• **RECORDS FOR THIS EXERCISE**:
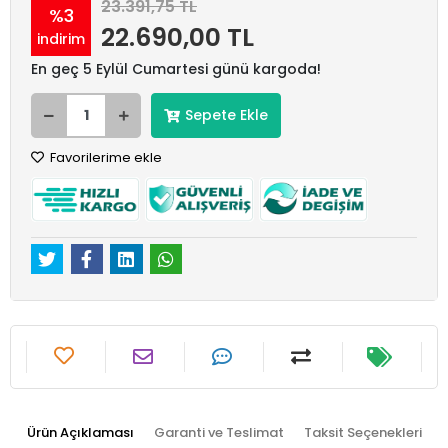
23.391,75 TL
%3
22.690,00 TL
indirim
En geç 5 Eylül Cumartesi günü kargoda!
Sepete Ekle
Favorilerime ekle
Ürün Açıklaması
Garanti ve Teslimat
Taksit Seçenekleri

• **INSTRUCTIONS TO FOLLOW**: Please rewrite the data with every "TL" replaced by "TRY", keeping everything else unchanged and leaving out the pictures.

• **TASK OUTPUT**:
23.391,75 TRY
%3
22.690,00 TRY
indirim
En geç 5 Eylül Cumartesi günü kargoda!
Sepete Ekle
Favorilerime ekle
Ürün Açıklaması
Garanti ve Teslimat
Taksit Seçenekleri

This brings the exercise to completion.